Konflikt im Nahen Osten: Die Schweiz wiederholt ihren Aufruf zur sofortigen Feuereinstellung

Bern, Medienmitteilung, 04.01.2009

Das Eidgenössische Departement für auswärtige Angelegenheiten bedauert die Eskalation der Gewalt in Gaza. Es fordert das sofortige Ende der Feindseligkeiten. Damit das Leid der Zivilbevölkerung gemildert und der Zugang für die humanitäre Hilfe garantiert werden kann, fordert das EDA, dass die Übergänge nach Gaza erneut und anhaltend geöffnet werden.

Am 9. Tag des Bombardements von Gaza und nachdem die israelische Armee eine Bodenoffensive gestartet hat, appelliert das Eidgenössische Departement für auswärtige Angelegenheiten (EDA) inständig an die Konfliktparteien, die Feindseligkeiten sofort und dauerhaft zu beenden. Der Raketenbeschuss durch die Hamas muss ebenso gestoppt werden wie die israelische Militäraktion, damit die Leiden der Zivilbevölkerung ein Ende nehmen.

Die Einstellung der Kampfhandlungen soll die sofortige Öffnung aller Übergänge nach Gaza und die Aufhebung der Blockade garantieren, damit die humanitäre Hilfe – namentlich das humanitäre Personal, Nahrungsmittelhilfe, medizinische Nothilfe sowie Treibstoff – rasch befördert werden kann.

Das EDA protestiert dagegen, dass die israelischen Behörden einem medizinischen Nothilfe-Team des IKRK (Internationales Komitee vom Roten Kreuz) die Einreise nach Gaza verweigert haben. Obwohl alle Bedingungen am letzten Freitag erfüllt waren, wird dem Team die Einreise nach wie vor verwehrt. Über seine Botschaft in Tel Aviv ist das EDA in Kontakt mit den zuständigen israelischen Behörden, um diesen Zugang so schnell es geht zu ermöglichen.

Um die Leiden der Zivilbevölkerung und die dramatischen Folgen dieses Konflikts sofort zu beenden, mahnt das EDA die Konfliktparteien, das internationale Völkerrecht vollinhaltlich zu respektieren, angefangen mit dem Schutz der Zivilbevölkerung, dem Zugang zu den Opfern und der Verhältnismässigkeit des militärischen Gegenschlags.

----------

Vorgehen bei Aufgabe →
Schreibe einen Abschnitt der Medienmitteilung erneut ab. Beginne bei den Worten „Das EDA protestiert“, höre nach „des militärischen Gegenschlags.“ auf und benenne dabei „Konfliktparteien“ in „Kriegsparteien“ um.

Gesammeltes Material →
----------

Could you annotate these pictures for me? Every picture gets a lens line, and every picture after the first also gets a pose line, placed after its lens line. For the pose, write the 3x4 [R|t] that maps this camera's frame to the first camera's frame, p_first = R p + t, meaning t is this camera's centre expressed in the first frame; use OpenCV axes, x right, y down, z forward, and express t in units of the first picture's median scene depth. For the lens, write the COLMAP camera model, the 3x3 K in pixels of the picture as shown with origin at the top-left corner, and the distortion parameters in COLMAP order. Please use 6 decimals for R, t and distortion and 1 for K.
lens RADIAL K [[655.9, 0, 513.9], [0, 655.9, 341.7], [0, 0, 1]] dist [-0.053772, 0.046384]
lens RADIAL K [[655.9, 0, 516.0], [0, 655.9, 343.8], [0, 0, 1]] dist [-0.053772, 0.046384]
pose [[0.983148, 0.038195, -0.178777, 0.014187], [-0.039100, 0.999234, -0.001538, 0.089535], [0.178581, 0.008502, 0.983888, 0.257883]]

----------

Ergebnis der Übung →
Das EDA protestiert dagegen, dass die israelischen Behörden einem medizinischen Nothilfe-Team des IKRK (Internationales Komitee vom Roten Kreuz) die Einreise nach Gaza verweigert haben. Obwohl alle Bedingungen am letzten Freitag erfüllt waren, wird dem Team die Einreise nach wie vor verwehrt. Über seine Botschaft in Tel Aviv ist das EDA in Kontakt mit den zuständigen israelischen Behörden, um diesen Zugang so schnell es geht zu ermöglichen.

Um die Leiden der Zivilbevölkerung und die dramatischen Folgen dieses Konflikts sofort zu beenden, mahnt das EDA die Kriegsparteien, das internationale Völkerrecht vollinhaltlich zu respektieren, angefangen mit dem Schutz der Zivilbevölkerung, dem Zugang zu den Opfern und der Verhältnismässigkeit des militärischen Gegenschlags.